BY BRIAN GODAR
Dan Harmon, the creative force behind the famously self-aware show Community, has taken his talent for controlled insanity and brought it to a new medium: animation. After getting fired from Community’s fourth season, Harmon started shopping around his idea for a show where his more insane ideas could come to fruition, which meant removing the limit set by using real actors on a real stage. As a result, his new cartoon, Rick and Morty, watches like an unholy mixture of Futurama,Community, and Back to the Future, which just a hint of Family Guy raunch humor thrown in for good measure. Rick and Mortyis currently one of the highest rated shows in the coveted 18 – 45 male demographic, even beating out perennial favorite Archer. With that in mind, I watched the first six episodes to see if it lives up to all the hype.

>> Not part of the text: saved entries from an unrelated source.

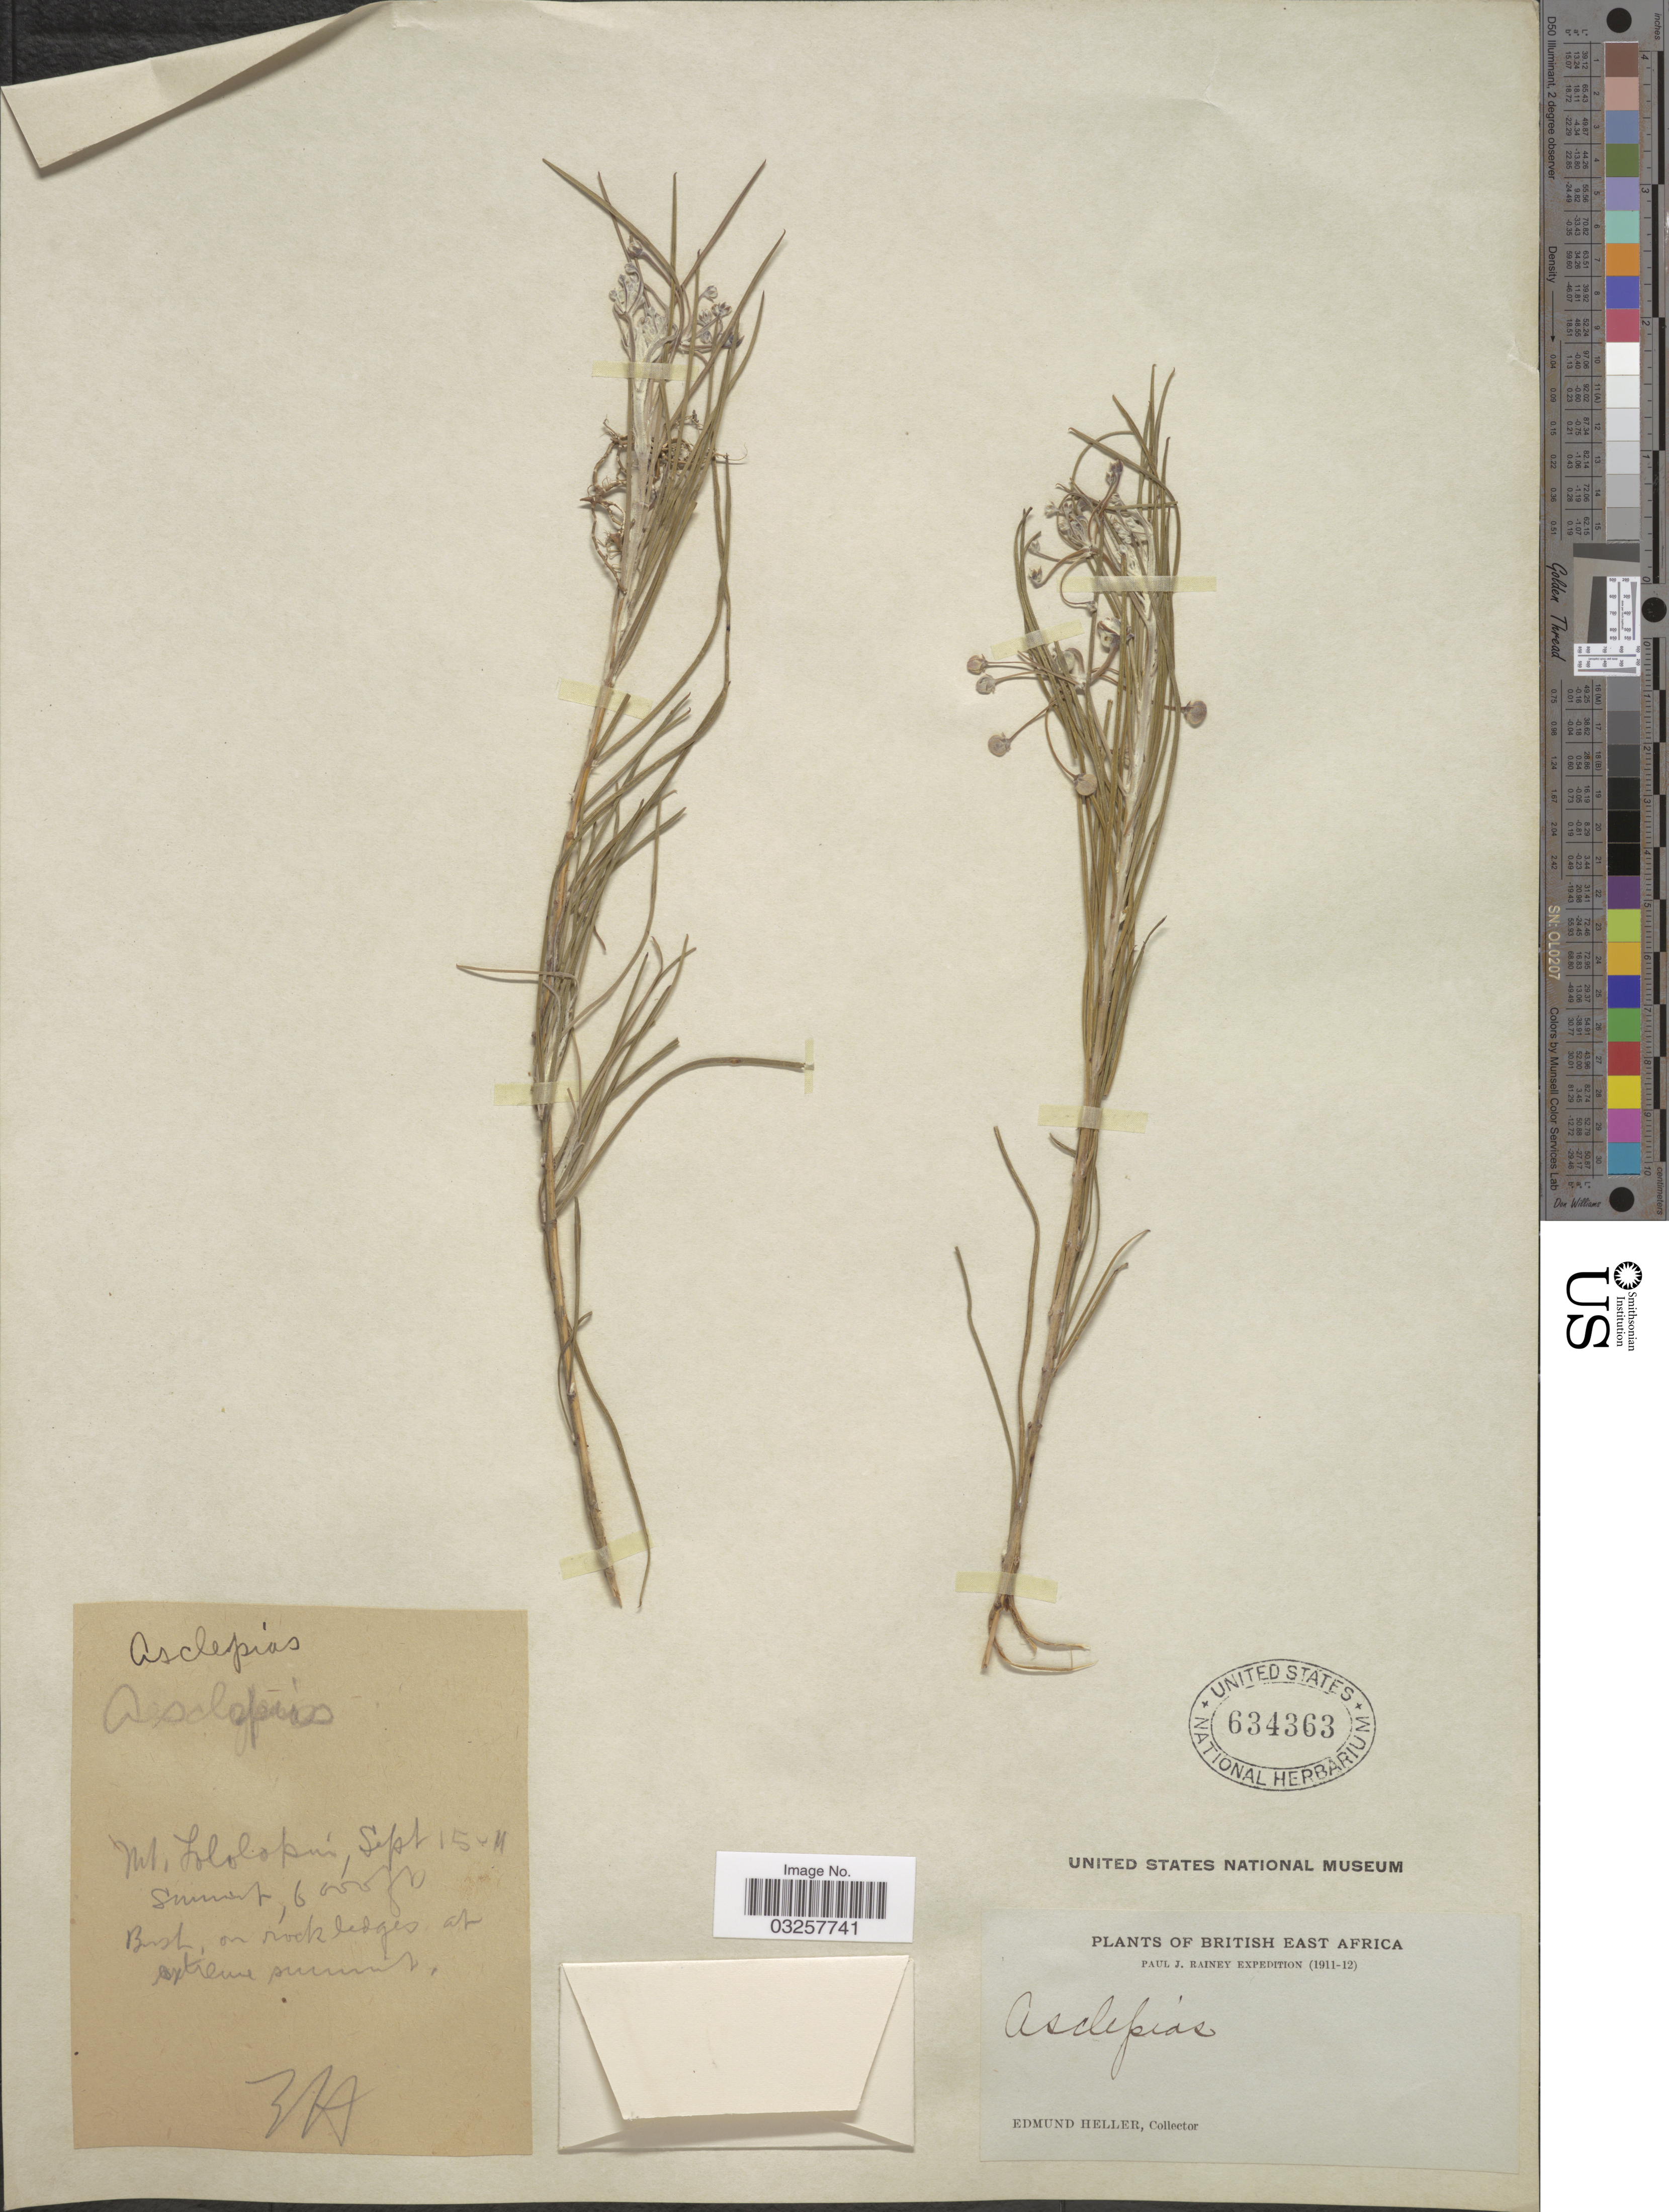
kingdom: Plantae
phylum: Tracheophyta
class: Magnoliopsida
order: Gentianales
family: Apocynaceae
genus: Asclepias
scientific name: Asclepias sp.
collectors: E. Heller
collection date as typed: Transcribed d/m/y: /9/15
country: Kenya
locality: British East Africa. Mt. Lololopin [interpreted].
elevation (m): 1829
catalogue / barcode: US 634363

The show follows the perpetually drunk mad scientist Rick, who moves back in with his daughter and her family at the beginning of the show. Rick’s well-intentioned and dimwitted grandson, Morty, gets caught up in Rick’s capers and becomes his “little helper,” due to Rick’s unabashed manipulation of Morty, both physically (making him shove giant seeds up his rectum) and mentally (remarking, of the seeds, “You have to do this for grandpa, Morty!”). Rick has a certain drunken Doc Brown quality to his character, with elegant speeches interrupted by spitting, burping, pausing to chug alcohol from his flask, and manic stammering, with a dribble of perma-drool hanging from his lips as a constant reminder that you are listening to a crazy man. Punctuating almost every sentence with “Morty,” Rick adds a frenetic feeling to everything he’s involved in, and utilizes a common Family Guy trope (repeating a joke so often that it goes from funny, to not funny, then back to funny) to perfection.
Where Family Guy is content to wallow in its own banality, making the same tired jokes with nothing to back them up, the manically unhinged humor in Rick and Morty is the launching pad for the underlying story. That’s right, unlike most of Fox’s Animation Domination or even the other Adult Swim shows, Rick and Morty gives us an actual plot that doesn’t break down every five minutes into song-and-dance numbers, or go off on a five-minute-long tangent gag halfway through the episode due of a lack of creativity. Every adventure has a beginning, middle, and end, and it helps separate this show from its competition, because each episode feels unique. If you turn on an episode of Family Guy in the middle, you might never find out what the main plot of the episode is, but you can watch the last five minutes of a Rick and Morty episode and be able to infer what got you to that point. That’s called a plot, and it helps keep your show from feeling like the same thing week in and week out.
Rick and Morty is currently on a month-long hiatus, but you can check out some of the first six episodes on Adult Swim’s website right now, and get caught up by the time the series returns on March 10th.